Definitive Bioshock Infinite Review with Benchmarks


Benchmark Performance: AMD vs Nvidia

One of the biggest draws of the Radeon HD 7790 is that AMD GPUs currently ships with a copy BioShock Infinite. Given how great the game is, this should be considered a serious factor in the purchase decision. The offer isn't unique to the Radeon HD 7790, but the card's low purchase price ($149) make a $59 game a sizeable chunk of the total cost.

We tested the Radeon HD 7790 against Nvidia's GeForce GTX 650 Ti Boost using the built-in benchmark. The game offers multiple benchmark modes, including the option to test user-created settings. We used the DX11 High benchmark, DX11 - Ultra, and DX11 - Ultra with an alternate depth of field test.

All three benchmarks were run at 1920x1080. We also tested the Radeon HD 7790 in an overclocked configuration, to see if boosting the card's clock rates would substantially improve the results.



These figures mirror the results we've seen elsewhere. AMD's Radeon HD 7790 is a good graphics card. It delivers 60 FPS in DX11 with high detail levels. There's absolutely nothing wrong with that -- but the Radeon HD 7790 isn't nearly as fast as the GeForce GTX 650 Ti BOOST. This isn't very noticeable at High detail settings, but at Ultra and Ultra with DOF, the difference is significant.
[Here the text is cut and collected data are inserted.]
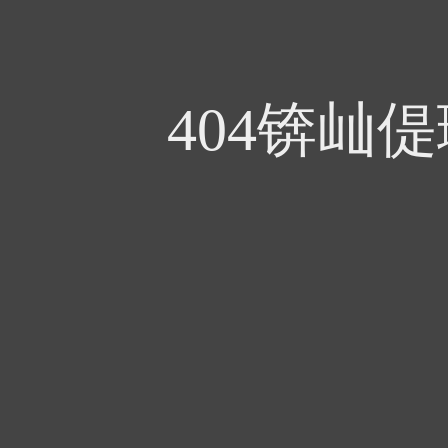
404锛屾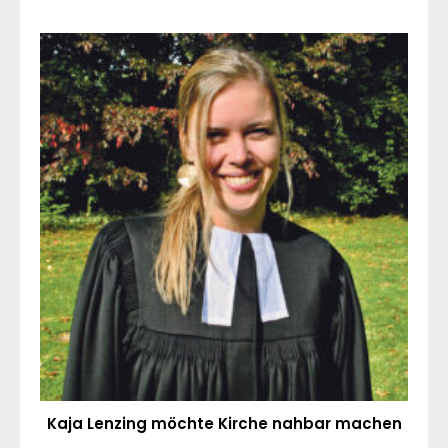
Kaja Lenzing möchte Kirche nahbar machen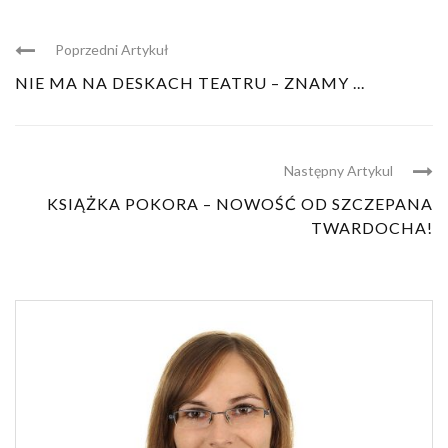
Poprzedni Artykuł
NIE MA NA DESKACH TEATRU – ZNAMY ...
Następny Artykul
KSIĄŻKA POKORA – NOWOŚĆ OD SZCZEPANA
TWARDOCHA!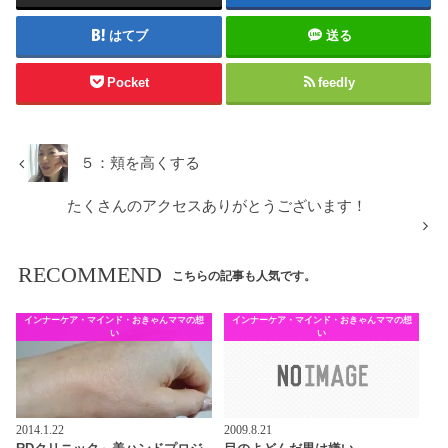
はてブ
送る
Pocket
feedly
５：頬を高くする
たくさんのアクセスありがとうございます！
RECOMMEND
こちらの記事も人気です。
インナーケア・マインド・おきゃんママの想
インナーケア・マインド・おきゃんママの想
い
い
2014.1.22
2009.8.21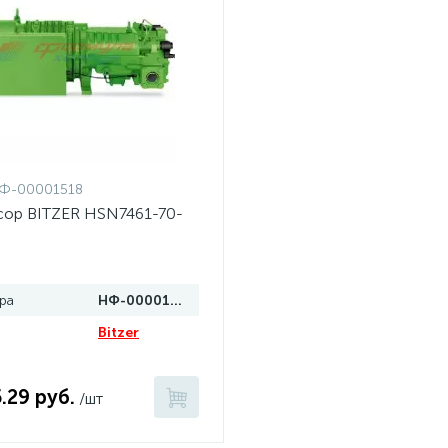
Ф-00001518
ор BITZER HSN7461-70-
ра
НФ-00001518
Bitzer
.29 руб.
/шт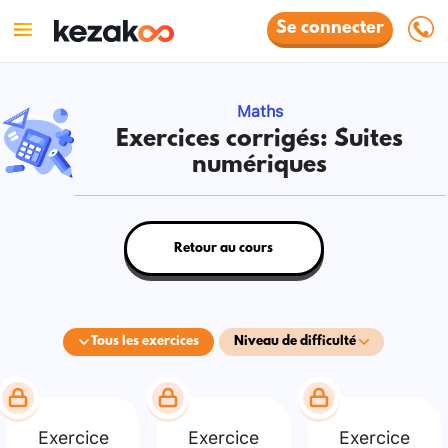
Se connecter
Maths
Exercices corrigés: Suites
numériques
Retour au cours
Tous les exercices
Niveau de difficulté
Exercice
Exercice
Exercice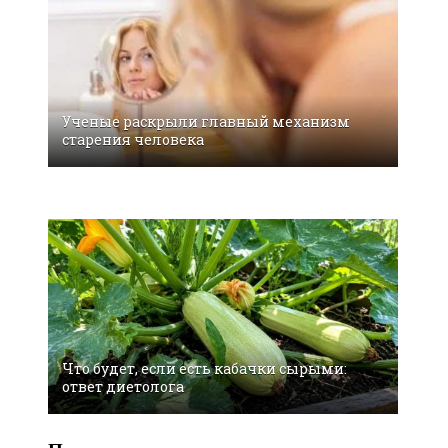
Ученые раскрыли главный механизм
старения человека
СМИ: астрономы сообщили о странных
летающих объектах у Луны
Что будет, если есть кабачки сырыми:
ответ диетолога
Overclocking the GPU from 1075MHz up to 1200MHz had virtually no impact on performance, which suggests this is a memory bandwidth issue. The 7790 has a 128-bit bus clocked at 1600MHz and 100GBps of memory bandwidth -- the GTX 650 Ti Boost has a 192-bit bus and 144GBps of bandwidth total, plus a 2GB frame buffer as compared to the Radeon HD 7790's 1GB.
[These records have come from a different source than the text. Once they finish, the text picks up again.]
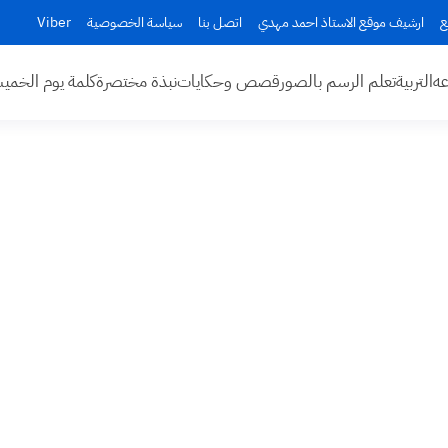
ع
ارشيف موقع الاستاذ احمد مهدي
اتصل بنا
سياسة الخصوصية
Viber
عه
التربية
تعلم الرسم بالصور
قصص وحكايات
نبذة مختصرة
كلمة يوم الخم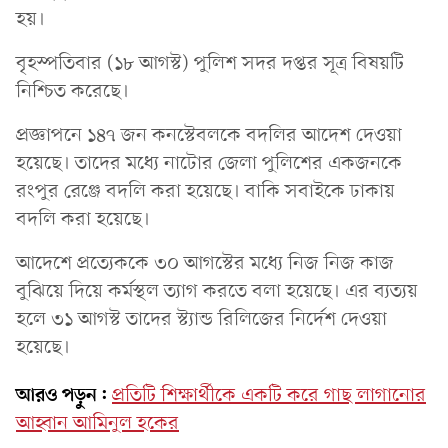
হয়।
বৃহস্পতিবার (১৮ আগস্ট) পুলিশ সদর দপ্তর সূত্র বিষয়টি
নিশ্চিত করেছে।
প্রজ্ঞাপনে ১৪৭ জন কনস্টেবলকে বদলির আদেশ দেওয়া
হয়েছে। তাদের মধ্যে নাটোর জেলা পুলিশের একজনকে
রংপুর রেঞ্জে বদলি করা হয়েছে। বাকি সবাইকে ঢাকায়
বদলি করা হয়েছে।
আদেশে প্রত্যেককে ৩০ আগস্টের মধ্যে নিজ নিজ কাজ
বুঝিয়ে দিয়ে কর্মস্থল ত্যাগ করতে বলা হয়েছে। এর ব্যত্যয়
হলে ৩১ আগস্ট তাদের স্ট্যান্ড রিলিজের নির্দেশ দেওয়া
হয়েছে।
আরও পড়ুন:
প্রতিটি শিক্ষার্থীকে একটি করে গাছ লাগানোর
আহ্বান আমিনুল হকের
Clearly, the GeForce's advantages pay off at the top detail levels -- but there's a pretty compelling value argument here. If you're going to buy BioShock Infinite and a new GPU, the total value proposition looks like this:

Radeon HD 7790 + BioShock Infinite = $149.
Nvidia GTX 650 Ti Boost + BioShock Infinite = $169 (GPU) + $59 (game) $228.
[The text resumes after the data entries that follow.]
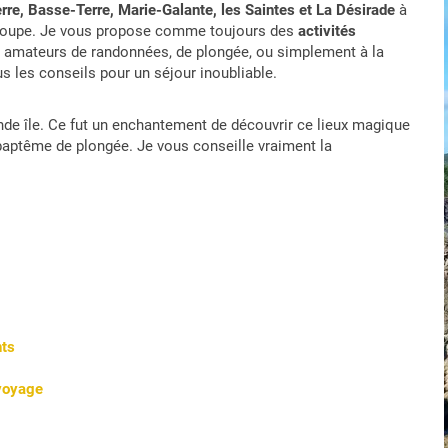
Terre, Basse-Terre, Marie-Galante, les Saintes et La Désirade
à
adeloupe. Je vous propose comme toujours des
activités
 amateurs de randonnées, de plongée, ou simplement à la
s les conseils pour un séjour inoubliable.
ande île. Ce fut un enchantement de découvrir ce lieux magique
n baptême de plongée. Je vous conseille vraiment la
nts
 voyage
That $80 difference is enough to step up to a faster Radeon GPU that would narrow the gap with the GTX 650 Ti Boost or to pocket a nice bit of cash. Normally I don't do much single-game value analysis -- most people play many games, and so the value of any single free title is diluted.

BioShock Infinite is so good, I'm effectively bending that rule in this specific case. This game is worth buying a new GPU for. That's another fancy way of saying that I'd pay more than $59 for it, if Irrational Games had set the price that high.